2018-07-26 Thread Cheng Lin
By default, there is one sched domain covering all CPUs, including
those isolated ones using "isolcpus=" boot parameter. However, the
isolated CPUs will not participate in load balancing, and will not
have tasks running on them unless explicitly assigning by CPU
affinity.

But, NUMA balancing has not taken *isolcpus(isolated cpus)* into 
consideration. It may migrate tasks onto isolated cpus and the 
migrated tasks will never escape from the isolated cpus, which will
break the isolation provided by *isolcpus* boot parameter and 
intrduce various problems. The typical scenario is,

When we wanna use the isolated CPUs in a cgroup, cpuset must include
them(e.g. in container).In that case, task's CPU-affinity in the
cgroup includes the isolated CPU by default; If we pin a task onto an
isolated CPU or a CPU which on the same NUMA node with the isolated
CPU, and if there is another task sharing memory with the pinned task,
it will be migrated to the same NUMA node by NUMA-balancing for better
performance. In this case, the isolated CPU maybe chosen as the target
CPU.

Although Load-balancing never migrate a task onto isolated CPU, 
NUMA-balancing does not consider isolated CPU currently.
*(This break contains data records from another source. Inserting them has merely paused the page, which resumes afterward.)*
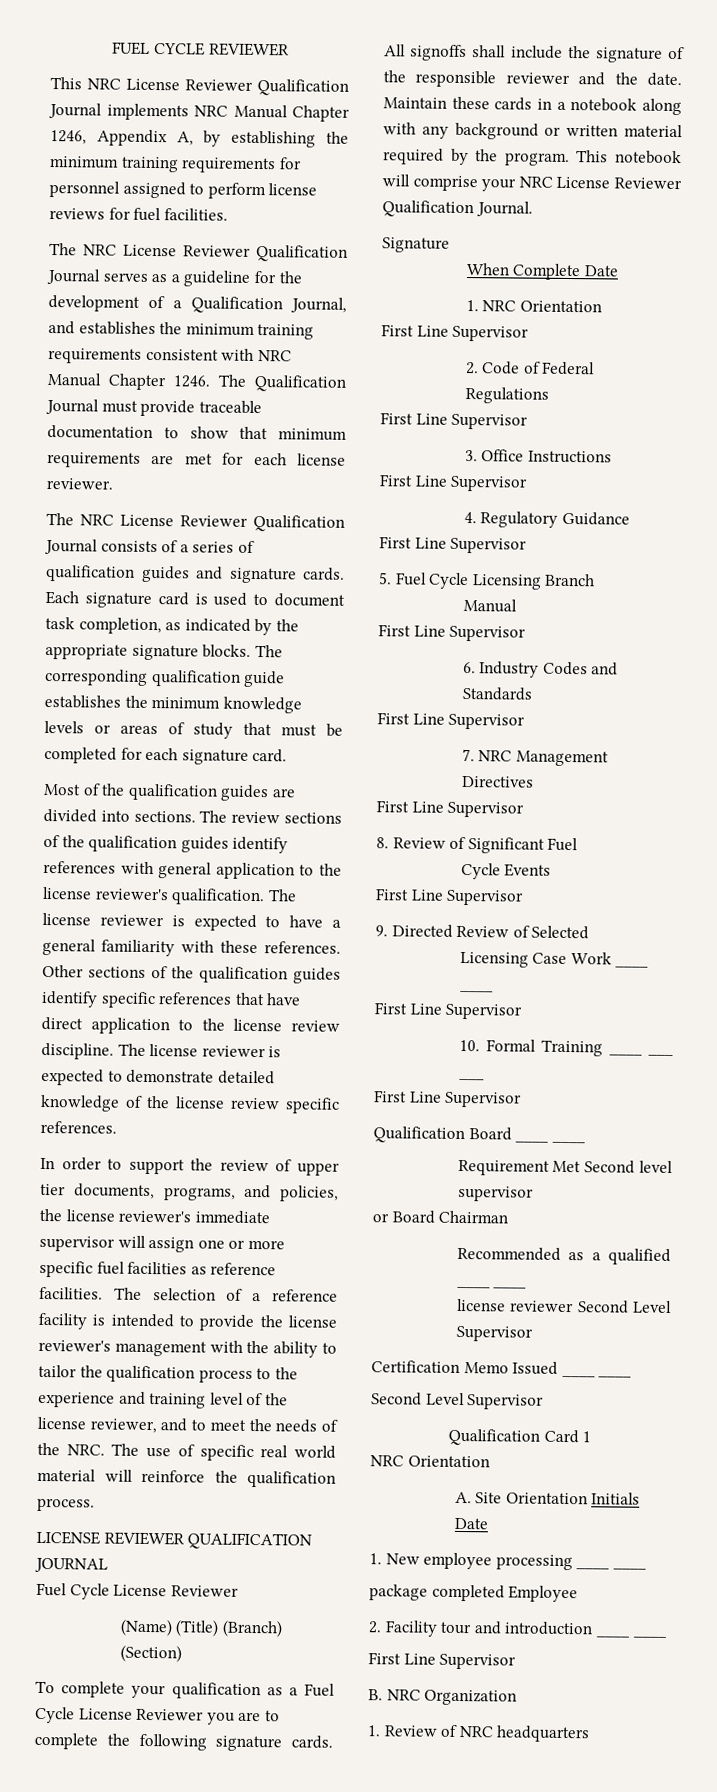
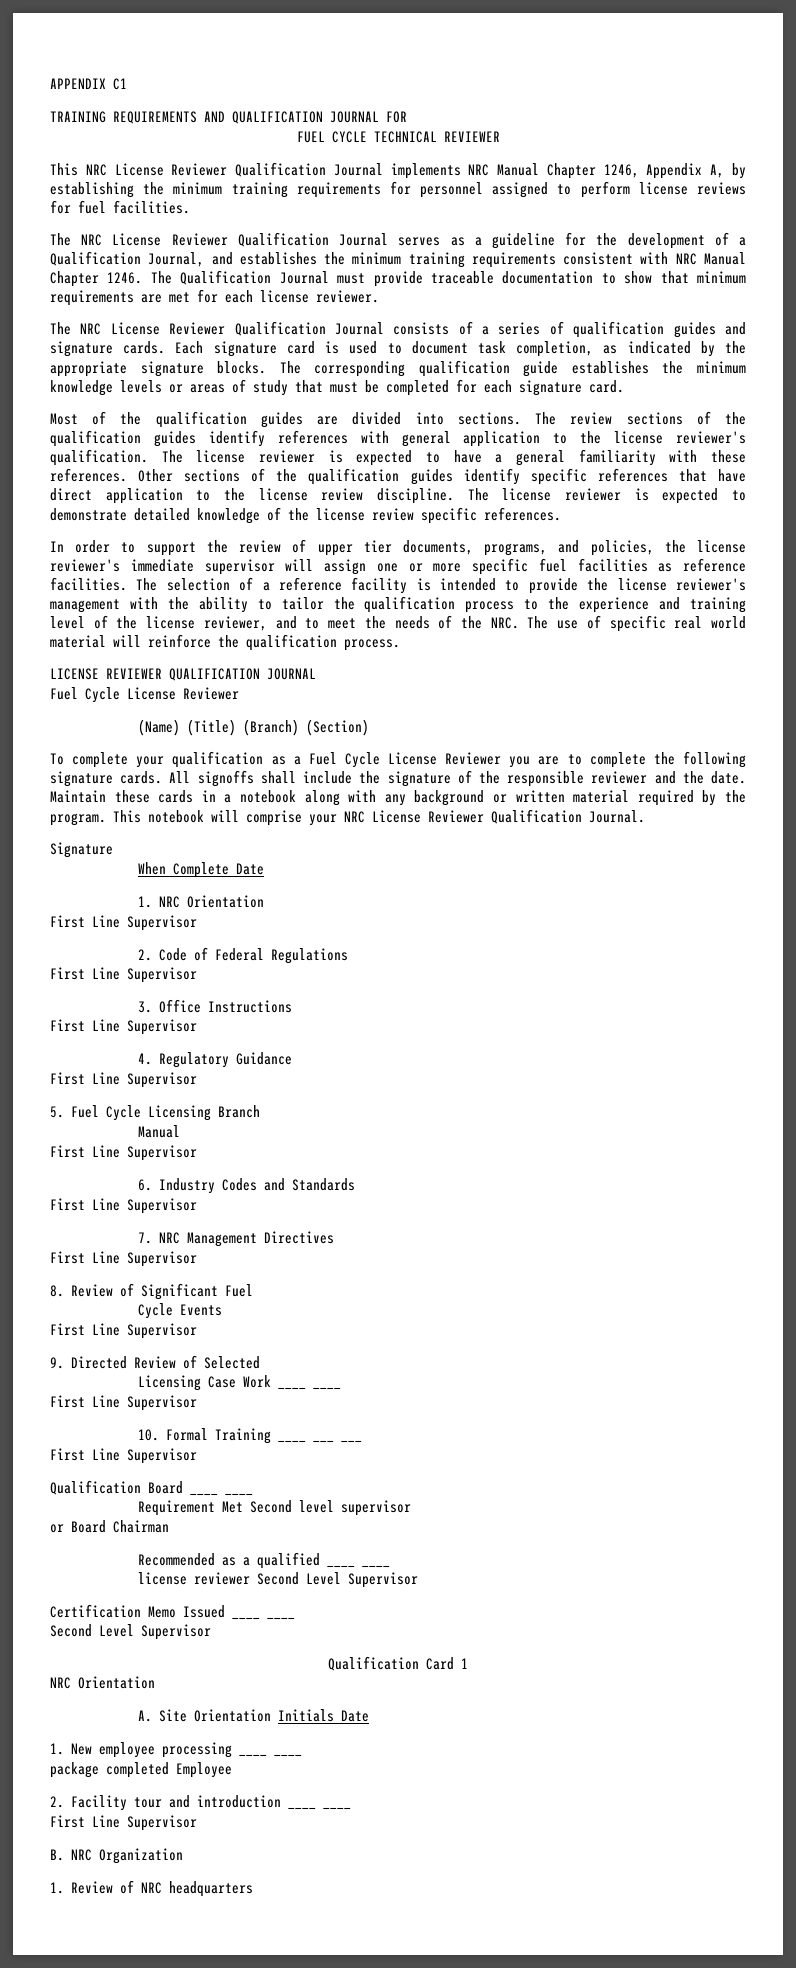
(112, 48) none -> [50,78,127,90] [50,111,407,124] APPENDIX C1 // TRAINING REQUIREMENTS AND QUALIFICATION JOURNAL FOR //
(205, 48) none -> [373,131,437,143] TECHNICAL

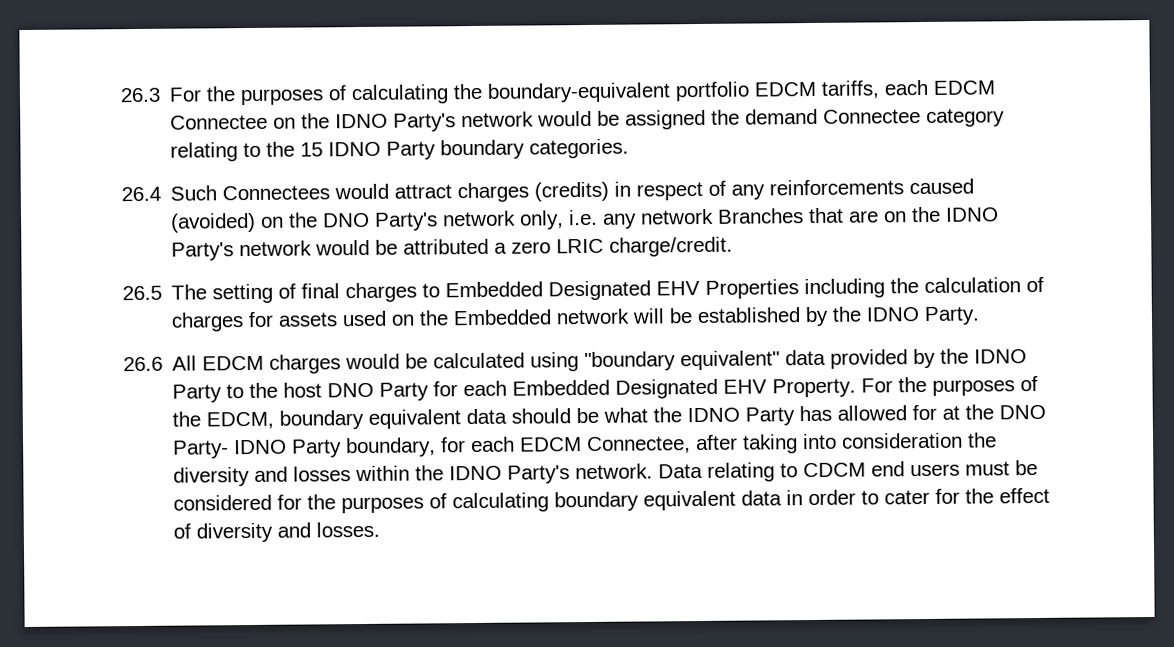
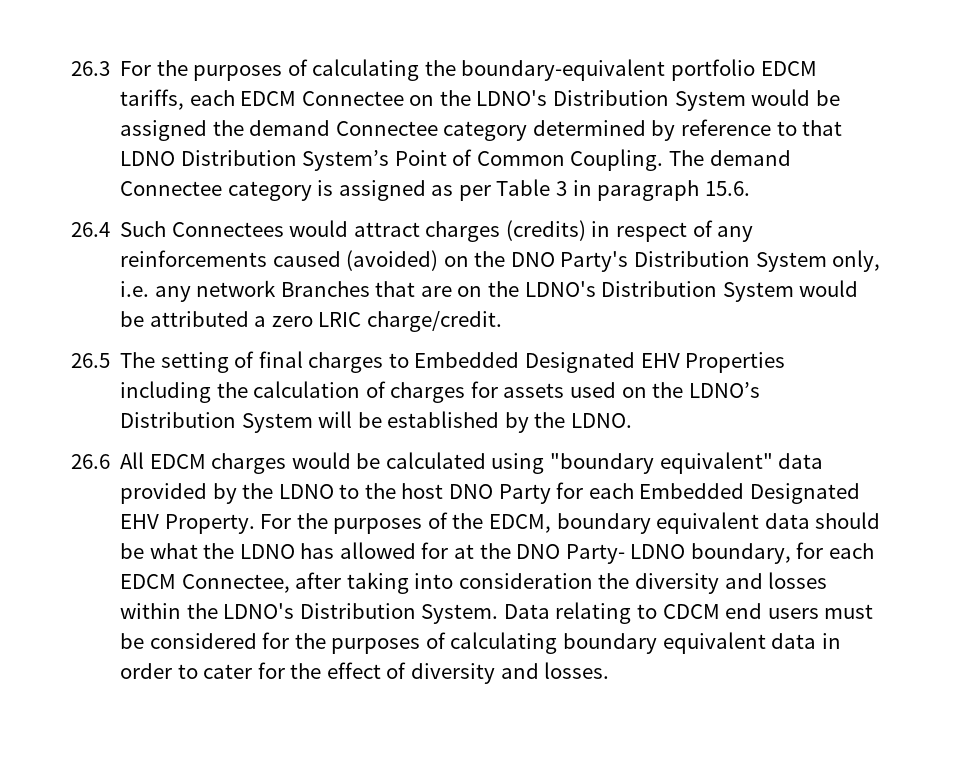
[335,111,535,132] IDNO Party's network -> [476,90,746,111] LDNO's Distribution System
[170,138,630,162] relating to the 15 IDNO Party boundary categories. -> [532,119,843,141] [120,149,791,171] [120,179,750,201] determined by reference to that LDNO Distribution System’s Point of Common Coupling. The demand Connectee category is assigned as per Table 3 in paragraph 15.6.
[442,210,517,227] network -> [633,251,827,272] Distribution System
[945,207,1000,222] [171,240,313,261] IDNO Party's network -> [524,281,794,302] LDNO's Distribution System
[453,308,631,326] Embedded network -> [688,382,760,398] [120,412,313,433] LDNO’s Distribution System
[866,306,981,325] IDNO Party. -> [570,413,632,428] LDNO.
[974,349,1028,364] [172,384,223,403] IDNO Party -> [278,484,334,499] LDNO
[687,407,796,426] IDNO Party -> [239,544,295,559] LDNO
[234,439,343,458] IDNO Party -> [630,544,686,559] LDNO
[449,463,654,484] IDNO Party's network. -> [223,603,499,624] LDNO's Distribution System.

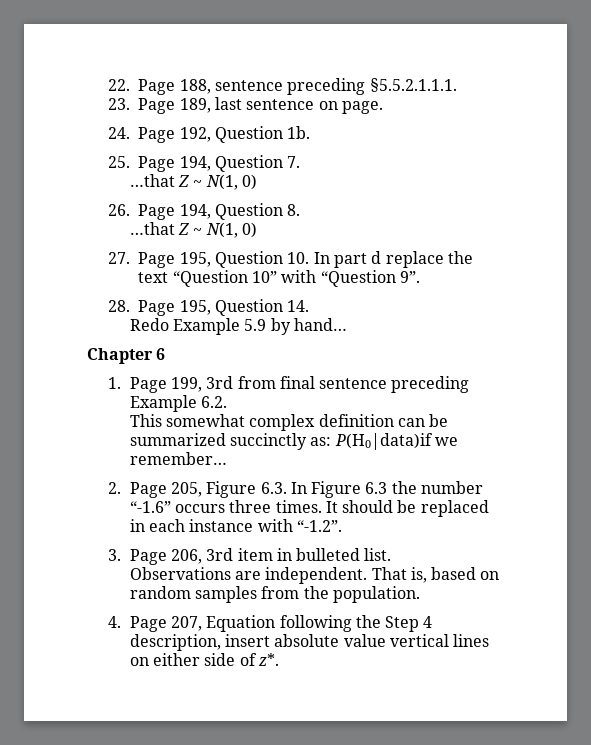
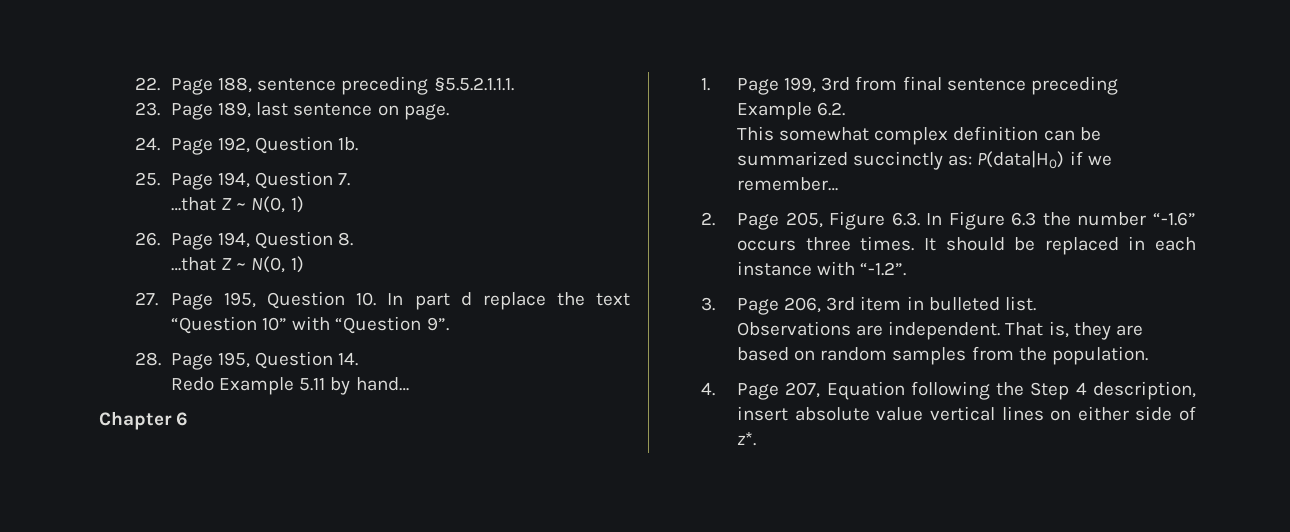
[205,174,257,190] N(1, 0) -> [251,196,304,213] N(0, 1)
[205,222,257,238] N(1, 0) -> [251,256,304,273] N(0, 1)
[244,319,267,331] 5.9 -> [299,378,326,391] 5.11
[334,433,433,450] P(H0|data)if -> [977,150,1083,169] P(data|H0) if
(427, 575) none -> [1073,322,1143,340] they are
This patch
ensure NUMA balancing not to balance tasks onto isolated

Signed-off-by: Cheng Lin 
Reviewed-by: Tan Hu 
Reviewed-by: Jiang Biao 
---
v2: 
* rework and retest on latest kernel
* detail the scenario in the commit log
* fix the SoB chain

 kernel/sched/core.c | 9 ++---
 kernel/sched/fair.c | 3 ++-
 2 files changed, 8 insertions(+), 4 deletions(-)

diff --git a/kernel/sched/core.c b/kernel/sched/core.c
index fe365c9..170a673 100644
--- a/kernel/sched/core.c
+++ b/kernel/sched/core.c
@@ -1302,10 +1302,12 @@ int migrate_swap(struct task_struct *cur, struct 
task_struct *p)
if (!cpu_active(arg.src_cpu) || !cpu_active(arg.dst_cpu))
goto out;
 
-   if (!cpumask_test_cpu(arg.dst_cpu, &arg.src_task->cpus_allowed))
+   if ((!cpumask_test_cpu(arg.dst_cpu, &arg.src_task->cpus_allowed))
+   || !housekeeping_test_cpu(arg.dst_cpu, HK_FLAG_DOMAIN))
goto out;
 
-   if (!cpumask_test_cpu(arg.src_cpu, &arg.dst_task->cpus_allowed))
+   if ((!cpumask_test_cpu(arg.src_cpu, &arg.dst_task->cpus_allowed))
+   || !housekeeping_test_cpu(arg.src_cpu, HK_FLAG_DOMAIN))
goto out;
 
trace_sched_swap_numa(cur, arg.src_cpu, p, arg.dst_cpu);
@@ -5508,7 +5510,8 @@ int migrate_task_to(struct task_struct *p, int target_cpu)
if (curr_cpu == target_cpu)
return 0;
 
-   if (!cpumask_test_cpu(target_cpu, &p->cpus_allowed))
+   if ((!cpumask_test_cpu(target_cpu, &p->cpus_allowed))
+   || !housekeeping_test_cpu(target_cpu, HK_FLAG_DOMAIN))
return -EINVAL;
 
/* TODO: This is not properly updating schedstats */
diff --git a/kernel/sched/fair.c b/kernel/sched/fair.c
index 2f0a0be..1ea2953 100644
--- a/kernel/sched/fair.c
+++ b/kernel/sched/fair.c
@@ -1724,7 +1724,8 @@ static void task_numa_find_cpu(struct task_numa_env *env,
 
for_each_cpu(cpu, cpumask_of_node(env->dst_nid)) {
/* Skip this CPU if the source task cannot migrate */
-   if (!cpumask_test_cpu(cpu, &env->p->cpus_allowed))
+   if ((!cpumask_test_cpu(cpu, &env->p->cpus_allowed))
+   || !housekeeping_test_cpu(cpu, HK_FLAG_DOMAIN))
continue;
 
env->dst_cpu = cpu;
-- 
1.8.3.1